Since that 2000 season Miami has spent more No. 1 picks on offensive linemen (five) than on any other position. No other team in that span has top-drafted more blockers. Not working! Great quarterbacks are still great behind so-so lines. So-so quarterbacks do not become great because their lines are.

Since taking a chance on Dan Marino and hitting the Lotto in 1983, Miami’s only first-round QB has been Ryan Tannehill in 2012. He has been OK, not a bust, but also not top-10 great, not someone who can lift and carry a team. And he will turn 30 during training camp and is coming off major knee surgery.

Tannehill has stopped being the long-term answer and instead become the short-term bridge — the guy good enough to take your snaps until the better answer arrives.

For the Dolphins or fans to think, “Oh, Tannehill’s fine, we have more pressing needs,” would be the same cautious thinking that has left this franchise in a rut for most of the past 15-plus years.

Sure, the Dolphins need a linebacker and a guard.

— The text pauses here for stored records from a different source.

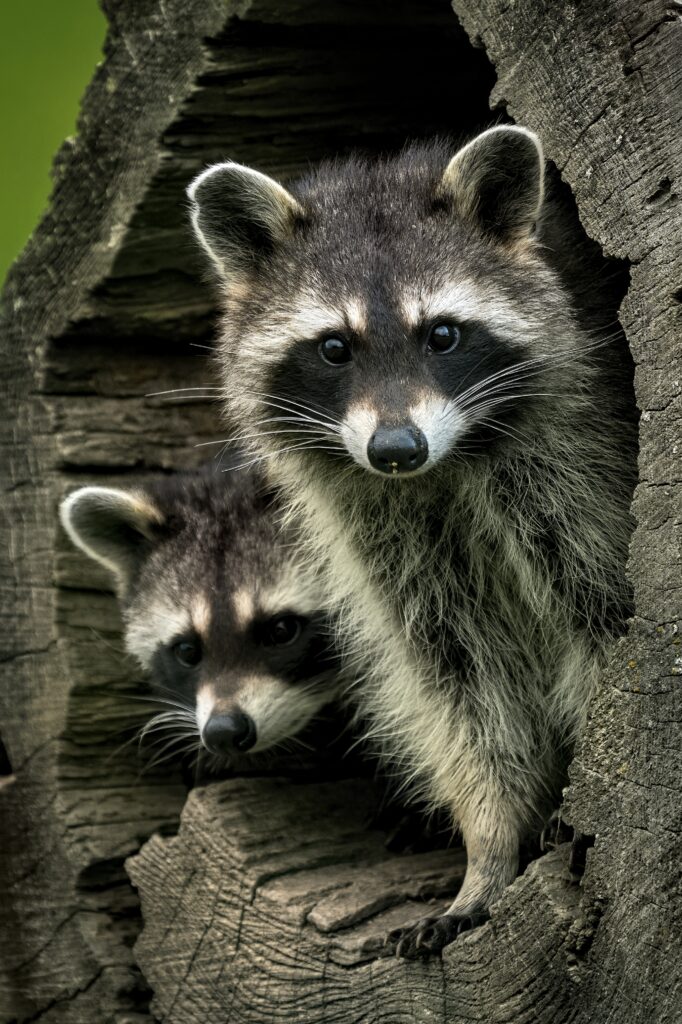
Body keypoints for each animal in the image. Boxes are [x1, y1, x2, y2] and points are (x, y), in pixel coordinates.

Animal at [187, 126, 637, 956]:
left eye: (443, 335)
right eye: (334, 348)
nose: (396, 448)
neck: (443, 469)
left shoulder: (577, 465)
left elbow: (602, 623)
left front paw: (582, 791)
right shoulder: (391, 541)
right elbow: (460, 688)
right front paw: (488, 846)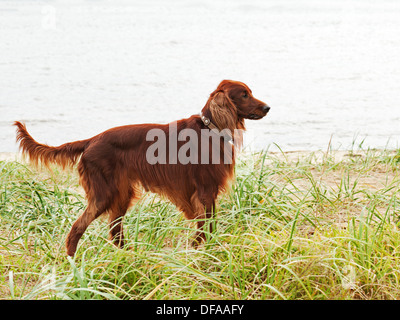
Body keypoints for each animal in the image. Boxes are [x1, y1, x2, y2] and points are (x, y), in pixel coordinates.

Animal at [14, 80, 268, 255]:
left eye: (250, 91)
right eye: (244, 94)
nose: (268, 107)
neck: (210, 129)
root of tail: (92, 140)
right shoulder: (205, 191)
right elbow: (207, 227)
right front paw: (204, 251)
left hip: (121, 193)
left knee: (115, 230)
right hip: (104, 194)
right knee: (78, 227)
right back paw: (73, 262)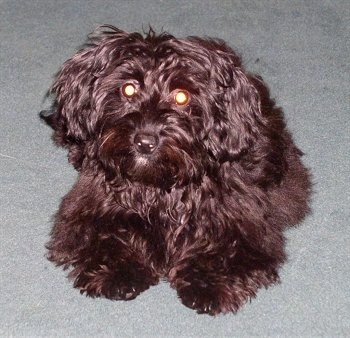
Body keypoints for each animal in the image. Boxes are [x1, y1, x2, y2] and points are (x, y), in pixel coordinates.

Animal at [39, 25, 310, 316]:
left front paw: (208, 284)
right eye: (128, 89)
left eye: (182, 96)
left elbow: (227, 248)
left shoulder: (245, 220)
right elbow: (104, 234)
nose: (145, 142)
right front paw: (119, 272)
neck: (160, 186)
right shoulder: (88, 206)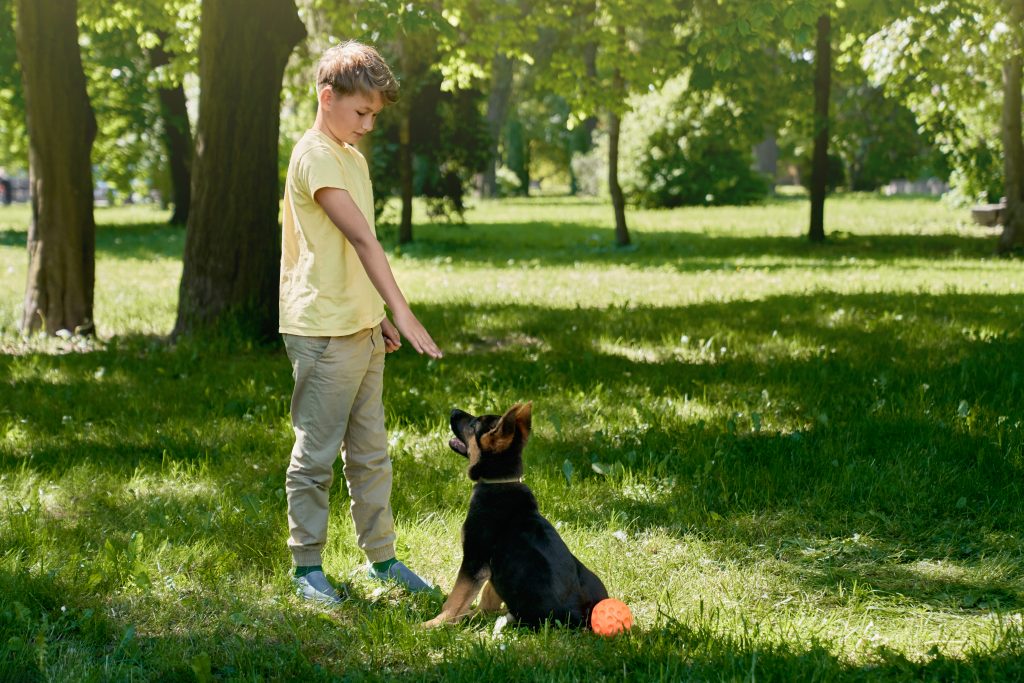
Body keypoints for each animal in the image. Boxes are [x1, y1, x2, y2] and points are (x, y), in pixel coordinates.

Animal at [421, 403, 606, 634]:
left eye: (473, 425)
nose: (453, 410)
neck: (500, 481)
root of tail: (578, 619)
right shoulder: (493, 569)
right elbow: (487, 598)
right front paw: (471, 616)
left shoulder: (474, 560)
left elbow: (455, 599)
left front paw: (434, 624)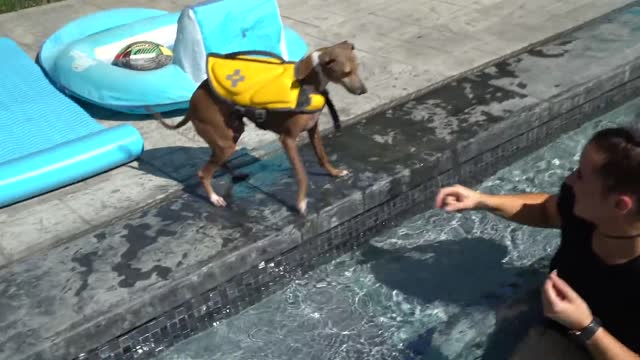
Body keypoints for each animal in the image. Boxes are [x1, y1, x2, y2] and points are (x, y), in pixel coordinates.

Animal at [152, 40, 368, 214]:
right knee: (203, 172)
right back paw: (215, 199)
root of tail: (190, 104)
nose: (363, 91)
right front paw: (301, 203)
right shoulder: (287, 139)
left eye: (358, 68)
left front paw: (335, 172)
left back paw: (236, 175)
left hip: (230, 133)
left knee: (218, 161)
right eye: (347, 72)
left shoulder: (313, 130)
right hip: (224, 141)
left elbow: (322, 157)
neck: (308, 83)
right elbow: (302, 174)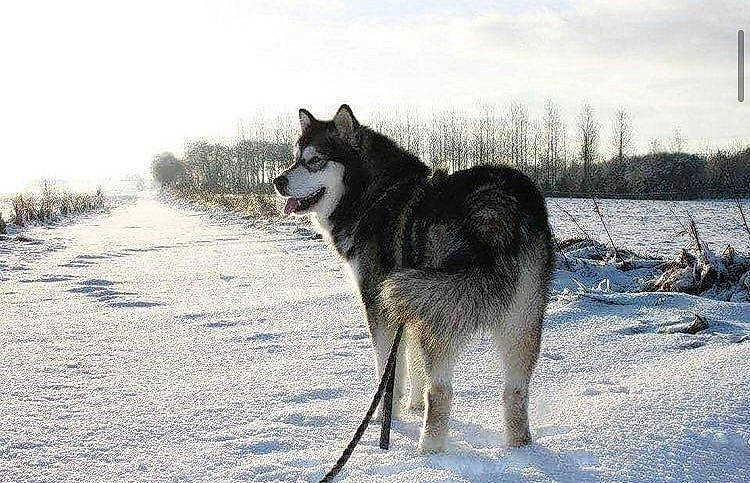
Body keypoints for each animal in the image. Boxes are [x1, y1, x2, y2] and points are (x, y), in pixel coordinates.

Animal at [273, 105, 554, 452]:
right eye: (295, 157)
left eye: (314, 161)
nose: (277, 180)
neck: (372, 194)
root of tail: (497, 208)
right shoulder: (409, 309)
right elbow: (412, 363)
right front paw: (414, 406)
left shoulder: (381, 306)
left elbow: (388, 372)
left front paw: (385, 417)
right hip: (520, 319)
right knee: (516, 391)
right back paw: (520, 448)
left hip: (443, 310)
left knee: (442, 391)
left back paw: (428, 452)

Teams coming off 6-10 seasons tend to have more holes than a colander, yes. But Miami needs nothing more than a great quarterback, a difference maker.

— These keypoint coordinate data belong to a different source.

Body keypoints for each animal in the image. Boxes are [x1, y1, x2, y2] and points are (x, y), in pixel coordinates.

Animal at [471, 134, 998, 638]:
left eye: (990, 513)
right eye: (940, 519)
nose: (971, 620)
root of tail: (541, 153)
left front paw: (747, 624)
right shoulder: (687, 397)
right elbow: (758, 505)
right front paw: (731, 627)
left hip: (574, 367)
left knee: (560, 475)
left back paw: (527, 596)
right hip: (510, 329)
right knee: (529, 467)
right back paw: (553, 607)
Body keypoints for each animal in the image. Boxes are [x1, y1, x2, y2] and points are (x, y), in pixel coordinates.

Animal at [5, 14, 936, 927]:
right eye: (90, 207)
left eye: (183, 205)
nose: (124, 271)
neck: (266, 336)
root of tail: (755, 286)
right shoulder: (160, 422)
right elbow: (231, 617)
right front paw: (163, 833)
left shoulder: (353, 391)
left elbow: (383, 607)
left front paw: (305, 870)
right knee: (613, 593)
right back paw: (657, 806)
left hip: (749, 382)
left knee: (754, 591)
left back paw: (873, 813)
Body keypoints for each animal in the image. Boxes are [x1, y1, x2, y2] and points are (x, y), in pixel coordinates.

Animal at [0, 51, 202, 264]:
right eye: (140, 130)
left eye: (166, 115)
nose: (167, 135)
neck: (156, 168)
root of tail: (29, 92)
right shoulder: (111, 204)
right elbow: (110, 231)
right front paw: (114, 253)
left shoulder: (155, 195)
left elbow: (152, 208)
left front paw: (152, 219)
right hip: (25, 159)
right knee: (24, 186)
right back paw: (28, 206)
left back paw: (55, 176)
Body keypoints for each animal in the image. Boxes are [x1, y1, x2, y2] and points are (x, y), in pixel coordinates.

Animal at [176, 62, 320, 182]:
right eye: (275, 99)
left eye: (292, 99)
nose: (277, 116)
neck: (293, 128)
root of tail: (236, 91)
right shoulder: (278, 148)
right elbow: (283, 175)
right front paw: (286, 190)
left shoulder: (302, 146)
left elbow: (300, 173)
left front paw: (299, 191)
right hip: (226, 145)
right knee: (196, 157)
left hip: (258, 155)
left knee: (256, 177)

Prolific but pricey Kirk Cousins is unexpectedly available in free agency, and chances are one of the four most highly-regarded college QBs could fall to Miami.

This looks like the year to take a leap of faith, have a conviction and take a shot at greatness.

Miami Dolphins coach Adam Gase talks about the Fins' bizarre season and Jarvis Landry's ejection after their final game of the season, a loss to the Buffalo Bills.

The record for most quarterbacks drafted in the top five is three. It has happened only three times, in 1954, in 1971 and most recently in 1999 with Tim Couch, Donovan McNabb and Akili Smith. But it could happen again in 2018.

The record for most quarterbacks drafted in the top 10 is four. That was done for the only time way back in 1949. But it could happen again in 2018.

The record for most quarterbacks drafted in the first round is six. That, of course, famously happened in 1983, with John Elway, Todd Blackledge, Jim Kelly, Tony Eason, Ken O’Brien and Marino. But even that long-standing record could be threatened in 2018.

There is argument among the top mock drafts which QB will go No. 1 overall. That might be because nobody is a sure-fire franchise guy without flaw. No Peyton Mannings. Or it might be that any of the top four, or all of them, will prove to be franchise-changers.

The big four are (alphabetically) Wyoming’s Josh Allen, Southern Cal’s Sam Darnold, Oklahoma’s Baker Mayfield and UCLA’s Josh Rosen. Todd McShay’s newest mock draft for ESPN has all four gobbled up among the top six selections. But Mel Kiper Jr. thinks one (Rosen) could fall to Miami at 11th.

A wild-card possibility worth mentioning is Lamar Jackson, the former Heisman Trophy winner from Louisville. He is generally pegged as a late first-rounder or even second, but for Miami, if the big four are gone, Jackson could be a bold move with tremendous upside.

Miami won’t bring temp-arm Jay Cutler back. Longtime second-stringer Matt Moore is a free agent. The backup presently is Brandon Doughty, a seventh-rounder with zero NFL pass attempts. And Tannehill is Tannehill: Not bad, but not good enough.

For the Dolphins, the future should be now. But the team first must be bold enough — beginning this week — to make that decision and chart that course.